Sonnet 146 is well known for its deeply intriguing religious aspect, as it is one of Shakespeare’s religious sonnets and almost the only religious one. It is religious as its tone mentions its concern with heaven, asceticism and also the progress of the soul all through out the sonnet. The idea that the poet was trying to convey to his audience is that the body exists at the expense of the soul, so that adorning or worrying about its beauty can only be accomplished at the souls expense.
The poem is an internal monologue, which makes it first person point of view. This helps the audience understand that he is talking to himself and whom he is talking about. This sonnet can also be referred to as mediation between the soul and the body relationship. The imagery in the first line ‘my sinful earth’ stands out as it has a stronger tone with iambic pentameter, which causes ‘my’ to have an emphasised tone. The sentence then reflects the image of us, as it is our responsibility to keep this earth well.
With the use of Shakespears imagery throughout the sonnet, he did a good job on structuring the poem so that we can understand the basis of our life and then moves onto more religious aspects of the sonnet. Sound is also a technique used in the poem to slow down the pace. In line 11 ‘buy terms divine in selling hours of dross’, sounds smooth because of the slight consonance sound of ‘s’ and makes this line sound serious and gloomy. Throughout the sonnet the speaker is continuously asking himself questions.
This affected myself as when I was reading the poem it started to make me think about all the rhetorical questions. Is this really life? The poets use of rhetorical questions through out the sonnet is quite redeeming as he asks his soul why it allows itself to suffer for the sake of its ‘sinful earth’. In line 7 of the sonnet the poet questions his soul’s expenditure on bodily ‘excess’ knowing that it will all go to the worms in the end anyway. The most important metaphor in this poem is the beginning line ‘poor soul the centre of my sinful earth’, where earth represents the place we live in.
The words poor and sinful are both negative. We can understand through this negative tone that the poet or the ‘earth’ in this sonnet is a bad place and we then link ‘sinful’ to ungodliness, which is what the whole poem is about. Another example of metaphor used in this poem is found in the second quatrain; ‘fading mansion’ which is used the represent our body. This metaphor explains that our souls are slowly dying and becoming very dull and fading as we do not live our lives like we are suppose to, according to the poet.
In line 13 ‘so shalt thou feed on death’, gives us the audience a thought that we must constantly be thinking about death and also as a part of human nature we ponder about life. In other words, for this metaphor, we as humans feed on death, which in turns feeds on us. ‘Why so large a cost, having so short a lease’ this ‘lease’ refers to life, which is short as we as humans are not immortal. This metaphor asks why we as humans put so much effort into life when death comes so quickly. Closing couplet: The metaphor from the 3rd quatrain is continued and expanded in the closing couplet.

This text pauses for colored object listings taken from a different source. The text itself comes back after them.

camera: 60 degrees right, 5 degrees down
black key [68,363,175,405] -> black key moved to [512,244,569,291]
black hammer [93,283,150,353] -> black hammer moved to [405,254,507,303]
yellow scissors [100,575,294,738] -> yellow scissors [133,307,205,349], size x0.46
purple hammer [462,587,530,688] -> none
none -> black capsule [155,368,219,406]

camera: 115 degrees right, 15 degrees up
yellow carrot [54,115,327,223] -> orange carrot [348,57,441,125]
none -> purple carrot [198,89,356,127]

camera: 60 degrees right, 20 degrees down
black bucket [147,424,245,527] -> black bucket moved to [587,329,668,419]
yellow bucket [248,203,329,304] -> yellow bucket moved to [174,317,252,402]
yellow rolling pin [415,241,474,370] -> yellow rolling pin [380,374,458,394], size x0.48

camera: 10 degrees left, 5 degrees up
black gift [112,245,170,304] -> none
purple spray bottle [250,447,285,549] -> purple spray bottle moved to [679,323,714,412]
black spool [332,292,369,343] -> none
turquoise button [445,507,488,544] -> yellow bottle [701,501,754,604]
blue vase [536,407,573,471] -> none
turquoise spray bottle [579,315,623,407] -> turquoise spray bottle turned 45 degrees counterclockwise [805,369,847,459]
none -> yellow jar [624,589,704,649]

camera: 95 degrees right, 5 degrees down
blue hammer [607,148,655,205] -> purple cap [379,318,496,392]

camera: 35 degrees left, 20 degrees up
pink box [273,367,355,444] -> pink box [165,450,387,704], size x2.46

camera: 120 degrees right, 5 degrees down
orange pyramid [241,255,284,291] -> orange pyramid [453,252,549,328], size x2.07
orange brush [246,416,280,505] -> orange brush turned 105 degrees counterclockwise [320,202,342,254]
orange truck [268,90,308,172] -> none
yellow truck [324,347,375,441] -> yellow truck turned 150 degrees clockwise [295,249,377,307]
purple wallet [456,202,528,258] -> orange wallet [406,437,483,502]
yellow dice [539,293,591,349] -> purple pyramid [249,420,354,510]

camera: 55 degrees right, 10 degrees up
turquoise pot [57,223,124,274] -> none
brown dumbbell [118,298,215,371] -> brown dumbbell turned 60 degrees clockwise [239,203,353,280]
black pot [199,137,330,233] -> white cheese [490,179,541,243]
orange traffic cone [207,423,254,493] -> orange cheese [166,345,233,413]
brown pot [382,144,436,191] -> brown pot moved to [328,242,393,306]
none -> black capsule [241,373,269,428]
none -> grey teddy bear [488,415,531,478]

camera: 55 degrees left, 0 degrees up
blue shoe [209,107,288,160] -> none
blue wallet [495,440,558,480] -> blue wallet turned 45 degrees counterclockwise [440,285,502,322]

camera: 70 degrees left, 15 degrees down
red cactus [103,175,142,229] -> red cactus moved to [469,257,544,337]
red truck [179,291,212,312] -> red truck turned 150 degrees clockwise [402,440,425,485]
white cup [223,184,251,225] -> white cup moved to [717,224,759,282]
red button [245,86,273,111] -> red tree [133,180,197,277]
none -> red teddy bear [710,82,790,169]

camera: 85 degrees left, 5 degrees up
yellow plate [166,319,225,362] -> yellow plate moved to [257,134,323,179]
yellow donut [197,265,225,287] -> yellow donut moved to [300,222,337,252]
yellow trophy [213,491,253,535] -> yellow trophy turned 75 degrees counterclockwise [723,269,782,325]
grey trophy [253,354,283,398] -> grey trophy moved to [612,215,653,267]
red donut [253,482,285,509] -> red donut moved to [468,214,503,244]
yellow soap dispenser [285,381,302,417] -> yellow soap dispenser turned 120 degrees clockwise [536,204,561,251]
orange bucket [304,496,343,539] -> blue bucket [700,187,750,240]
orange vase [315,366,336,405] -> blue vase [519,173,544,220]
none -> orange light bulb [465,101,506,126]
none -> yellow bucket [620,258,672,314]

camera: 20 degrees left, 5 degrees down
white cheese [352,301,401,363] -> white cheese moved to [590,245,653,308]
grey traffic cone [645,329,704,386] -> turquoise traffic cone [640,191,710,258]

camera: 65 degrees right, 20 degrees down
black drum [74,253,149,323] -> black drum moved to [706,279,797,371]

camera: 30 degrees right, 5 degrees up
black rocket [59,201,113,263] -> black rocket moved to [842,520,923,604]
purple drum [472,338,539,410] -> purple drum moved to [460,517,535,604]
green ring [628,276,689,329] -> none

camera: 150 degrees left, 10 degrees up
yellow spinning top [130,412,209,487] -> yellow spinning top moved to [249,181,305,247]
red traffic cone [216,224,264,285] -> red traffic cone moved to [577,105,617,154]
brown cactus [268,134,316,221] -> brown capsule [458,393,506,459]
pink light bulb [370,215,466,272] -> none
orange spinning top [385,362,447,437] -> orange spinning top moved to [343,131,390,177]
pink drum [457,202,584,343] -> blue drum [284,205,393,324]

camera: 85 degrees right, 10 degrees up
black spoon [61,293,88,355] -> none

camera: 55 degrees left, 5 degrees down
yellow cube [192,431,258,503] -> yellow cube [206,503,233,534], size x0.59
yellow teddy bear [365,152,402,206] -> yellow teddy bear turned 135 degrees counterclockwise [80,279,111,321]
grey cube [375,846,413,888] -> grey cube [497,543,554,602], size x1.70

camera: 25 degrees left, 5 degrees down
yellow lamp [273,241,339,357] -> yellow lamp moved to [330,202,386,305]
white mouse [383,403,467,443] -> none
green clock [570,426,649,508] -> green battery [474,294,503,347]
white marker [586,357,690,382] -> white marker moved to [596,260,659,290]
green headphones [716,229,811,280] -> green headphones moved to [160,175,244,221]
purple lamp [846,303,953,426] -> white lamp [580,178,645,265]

It finishes from the 1st quatrain of the starving person within the mansion and then turns into irony of the idea that death feeds on humans. And in the last lines, ‘death’ and ‘dying’ are words used as imagery to describe and give us the final image of eternal life. Shakespeare, with the use of vivid imagery, makes us understand that we as humans cannot live forever. What we do to ourselves will also not last forever and eventually it will become dull. The metaphors in this sonnet helps how we think about ourselves as humans, though we are civilised we still tend to neglect morals and we will always have flaws in life.
When I read through this, I cant help but question myself about my existence here in the world and what will happen when we eventually do pass on. With the use of these rhetorical questions it does get the audience questioning themselves and really interacts with the reader and Shakespeare has done this very well. He shows us that we make the best use of our time and work on our soul instead of our external self and with the use of his language techniques; Shakespeare can clearly demonstrate this point to the readers.